In today's Finshots we see why the CCI fined Google ₹1,338 crores for its shenanigans in the Android ecosystem and then imposed another penalty worth ₹936 crores for abusing its Play Store Policies.

The Story

India has a relatively open economy. “Trade” goes on unimpeded in most cases and the government doesn’t intervene as much. However, in a market this massive and diverse, not everyone plays fair. In some cases, they deliberately flout rules. In other situations, they amass significant influence in the market and monopolize it entirely. This dominance affects competition and consumers alike. New players struggle to prosper and consumers have to settle for limited options.

That’s why we have the Competition Commission of India (CCI). The CCI believes in a very simple mantra — Customers reign supreme. And it's the commission’s job to make sure everyone in the market abides by this little maxim. They also make sure no player has any undue advantage when it comes to controlling the supply of goods and services, manipulating prices or restricting the growth of other players.

So if you’re an e-commerce marketplace that’s forcing suppliers to sell below cost on your platform, the CCI is coming for you.
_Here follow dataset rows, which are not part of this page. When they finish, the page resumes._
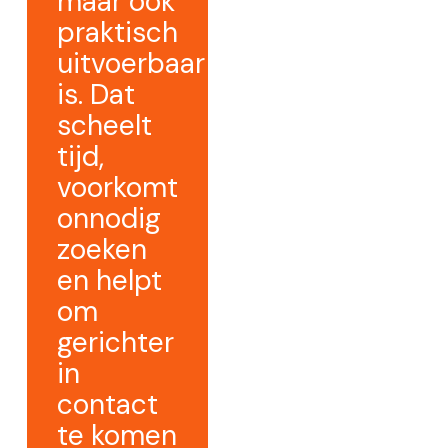
maar ook
praktisch
uitvoerbaar
is. Dat
scheelt
tijd,
voorkomt
onnodig
zoeken
en helpt
om
gerichter
in
contact
te komen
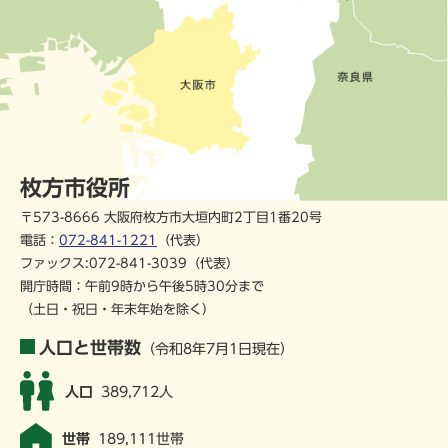
枚方市役所
〒573-8666 大阪府枚方市大垣内町2丁目1番20号
電話：
072-841-1221
（代表）
ファックス:072-841-3039（代表）
開庁時間：午前9時から午後5時30分まで
（土日・祝日・年末年始を除く）
人口と世帯数
（令和8年7月1日現在）
人口
389,712人
世帯
189,111世帯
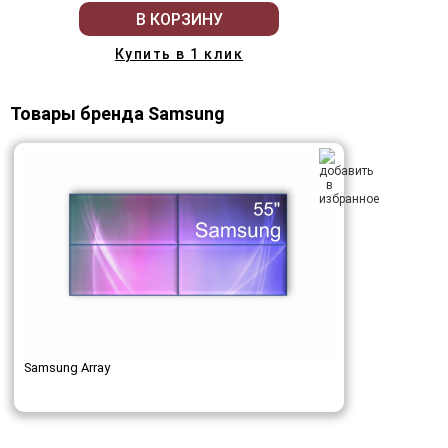
В КОРЗИНУ
Купить в 1 клик
Товары бренда Samsung
Samsung Array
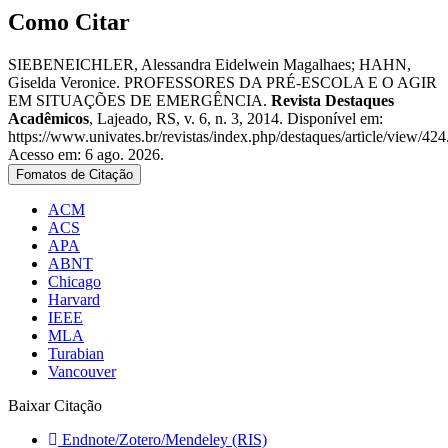
Como Citar
SIEBENEICHLER, Alessandra Eidelwein Magalhaes; HAHN,
Giselda Veronice. PROFESSORES DA PRÉ-ESCOLA E O AGIR
EM SITUAÇÕES DE EMERGÊNCIA.
Revista Destaques
Acadêmicos
, Lajeado, RS, v. 6, n. 3, 2014. Disponível em:
https://www.univates.br/revistas/index.php/destaques/article/view/424
Acesso em: 6 ago. 2026.
Fomatos de Citação
ACM
ACS
APA
ABNT
Chicago
Harvard
IEEE
MLA
Turabian
Vancouver
Baixar Citação
Endnote/Zotero/Mendeley (RIS)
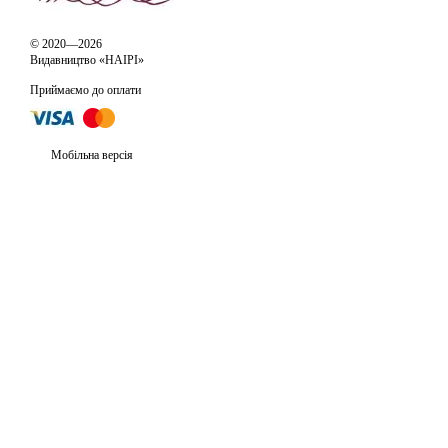
© 2020—2026
Видавництво «НАІРІ»
Приймаємо до оплати
Мобільна версія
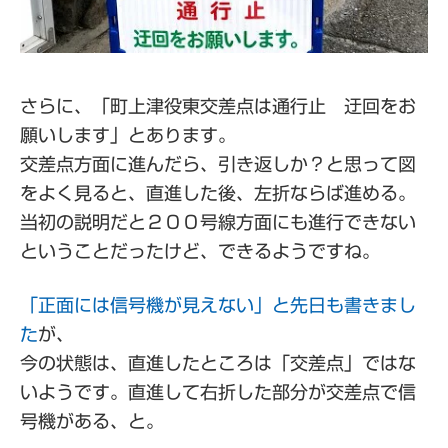
さらに、「町上津役東交差点は通行止 迂回をお
願いします」とあります。
交差点方面に進んだら、引き返しか？と思って図
をよく見ると、直進した後、左折ならば進める。
当初の説明だと２００号線方面にも進行できない
ということだったけど、できるようですね。
「正面には信号機が見えない」と先日も書きまし
た
が、
今の状態は、直進したところは「交差点」ではな
いようです。直進して右折した部分が交差点で信
号機がある、と。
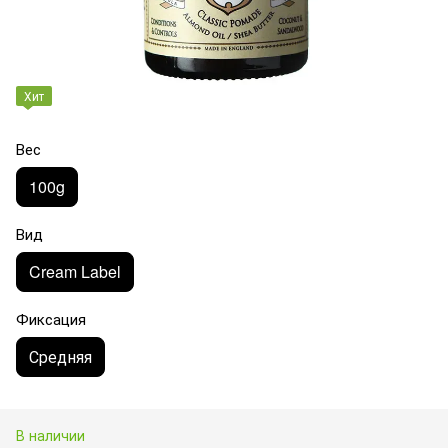
Хит
Вес
100g
Вид
Cream Label
Фиксация
Средняя
В наличии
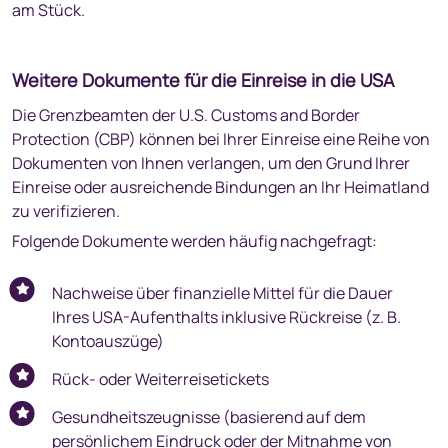
am Stück.
Weitere Dokumente für die Einreise in die USA
Die Grenzbeamten der U.S. Customs and Border
Protection (CBP) können bei Ihrer Einreise eine Reihe von
Dokumenten von Ihnen verlangen, um den Grund Ihrer
Einreise oder ausreichende Bindungen an Ihr Heimatland
zu verifizieren.
Folgende Dokumente werden häufig nachgefragt:
Nachweise über finanzielle Mittel für die Dauer
Ihres USA-Aufenthalts inklusive Rückreise (z. B.
Kontoauszüge)
Rück- oder Weiterreisetickets
Gesundheitszeugnisse (basierend auf dem
persönlichem Eindruck oder der Mitnahme von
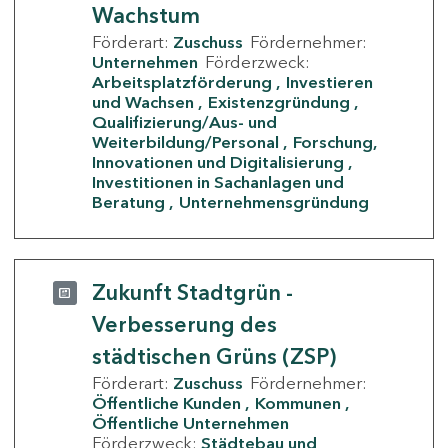
Wachstum
Förderart:
Zuschuss
Fördernehmer:
Unternehmen
Förderzweck:
Arbeitsplatzförderung
Investieren
und Wachsen
Existenzgründung
Qualifizierung/Aus- und
Weiterbildung/Personal
Forschung,
Innovationen und Digitalisierung
Investitionen in Sachanlagen und
Beratung
Unternehmensgründung
Zukunft Stadtgrün -
Verbesserung des
städtischen Grüns (ZSP)
Förderart:
Zuschuss
Fördernehmer:
Öffentliche Kunden
Kommunen
Öffentliche Unternehmen
Förderzweck:
Städtebau und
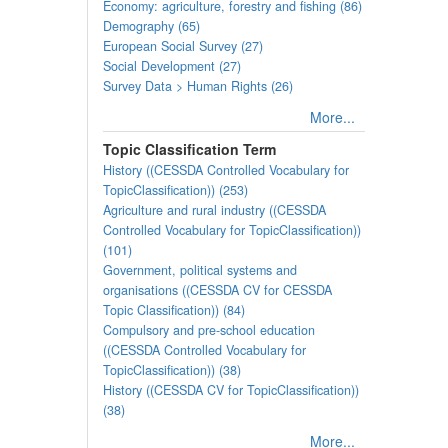
Economy: agriculture, forestry and fishing (86)
Demography (65)
European Social Survey (27)
Social Development (27)
Survey Data > Human Rights (26)
More...
Topic Classification Term
History ((CESSDA Controlled Vocabulary for
TopicClassification)) (253)
Agriculture and rural industry ((CESSDA
Controlled Vocabulary for TopicClassification))
(101)
Government, political systems and
organisations ((CESSDA CV for CESSDA
Topic Classification)) (84)
Compulsory and pre-school education
((CESSDA Controlled Vocabulary for
TopicClassification)) (38)
History ((CESSDA CV for TopicClassification))
(38)
More...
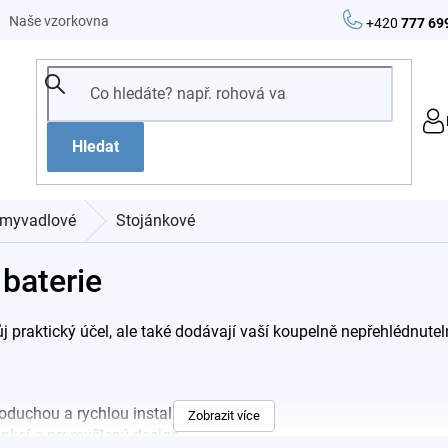
Naše vzorkovna
+420
777 69
Hledat
myvadlové
Stojánkové
baterie
j praktický účel, ale také dodávají vaší koupelně nepřehlédnutel
oduchou a rychlou instalaci.
Zobrazit více
unkcí a promyšlený design.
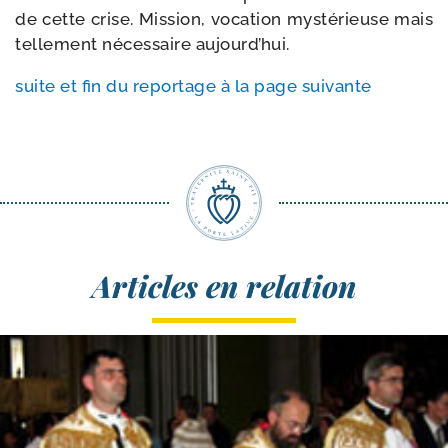
de cette crise. Mission, voca­tion mys­té­rieuse mais
tel­le­ment néces­saire aujourd’hui.
suite et fin du repor­tage à la page suivante
Articles en relation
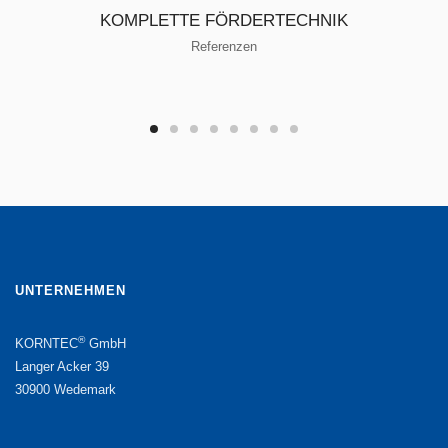
KOMPLETTE FÖRDERTECHNIK
Referenzen
UNTERNEHMEN
®
KORNTEC
GmbH
Langer Acker 39
30900 Wedemark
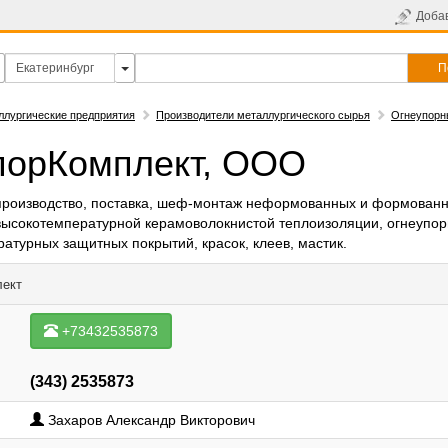
Доба
П
ллургические предприятия
Производители металлургического сырья
Огнеупорн
порКомплект, ООО
 производство, поставка, шеф-монтаж неформованных и формован
высокотемпературной керамоволокнистой теплоизоляции, огнеупор
атурных защитных покрытий, красок, клеев, мастик.
лект
+73432535873
(343) 2535873
Захаров Александр Викторович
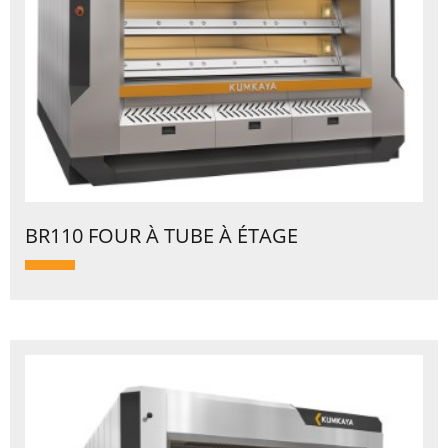
BR110 FOUR À TUBE À ÉTAGE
If you’re a cement giant that’s colluding with other manufacturers in the industry to restrict supply and hike prices, you’ll be hearing from the CCI. If you’re looking to acquire another company of substantial stature and size, you can’t do it unless the CCI signs off on the deal. In summary, the CCI squashes unfair practices and monopolistic tendencies to make sure customers don’t have to suffer by way of unreasonably high prices, lack of options or inferior quality products.

With that introduction out of the way, let’s get to CCI’s issue with Google.

Okay, so there are two orders here. The first order tackles Google’s dominance in the operating systems (OS) market and the search services domain.

About 95% of all smartphones in India run on Android. And Android happens to be an open-source operating system. Meaning developers can modify and share the design since it’s publicly accessible. However, if you intended to make your version accessible to people, then you’d have to tie up with phone manufacturers — the likes of Samsung and Xiaomi. But this isn’t possible since Google puts in place restrictions that prevent manufacturers from experimenting too much. For instance, if a manufacturer intended to use Google’s proprietary apps (such as Google Maps), then they were forced to use Google’s version of Android. They also had to carry Google’s search widget, the Chrome Browser, and an entire suite of applications without offering users the ability to uninstall them.

So in summary, phone manufacturers have to feature Google’s suite of applications, prominently in some cases. Developers are excluded entirely from distributing their version of the operating system because Google has in place agreements that prevent phone manufacturers from carrying these alternatives. And they also have exclusive revenue-sharing agreements with phone manufacturers specifically catered to Google’s search services. This prevents other search services from making a dent.

This, the CCI believes inhibits competition and affects user experience. So they slapped a heavy fine and asked Google to do away with these restrictive agreements.

The second order focused on Google's app store. An app store is a medium of distribution. If you’re a developer and you want to create a dating app for millennials, then you’d likely want to list the program on an app store to make it accessible to users. And Google’s app store, called the Play Store is the most dominant alternative in the market.

However, if you’re listing an app on the Play Store you have to play by Google’s rules.

Consider the hypothetical dating app you just built. It’s free to use. But if users wanted preferential access, you could impose a small fee. It’s a neat little monetisation model. But Google’s Play Store policies will require you to exclusively use Google Play’s Billing System for receiving payments. You can’t use alternative payment methods or redirect the user to a different website where they could potentially make the payment. It’s a diktat imposed on every app and there’s no getting out of it.

Through this Google charges a service fee of 15–30%. Meanwhile, traditional payment processors charge a transaction fee of roughly 1–3%. It’s insane.

And like we noted, developers can’t do away with this restriction. It’s a “take it or leave it” offer. You either list on Play Store, pay the 30% commission and do business. Or you stay out.

But it gets worse when you consider that Google doesn’t impose this restriction on everyone. Take YouTube — Google’s own app.

YouTube has been given the liberty to use third party billing systems and bypass the 30% commission rate altogether. But a different video sharing app, say Moj, has to put up the 30% commission when they pay creators who regularly post interesting stuff on the app. So YouTube doesn’t always have to pay the 30% commission. But Moj does?

It makes Moj uncompetitive. It doesn't give them an even platform and CCI believes this is patently unfair, especially when you consider that Google controls the so called "Platform".

So they imposed a combined fine of ₹2,274 crores and asked Google to stop imposing these restrictions altogether. No more gatekeeping, no more exclusive billing systems and no more abuse of dominance.

What will happen next?

Google will challenge this order in all likelihood. And we will have to see what happens.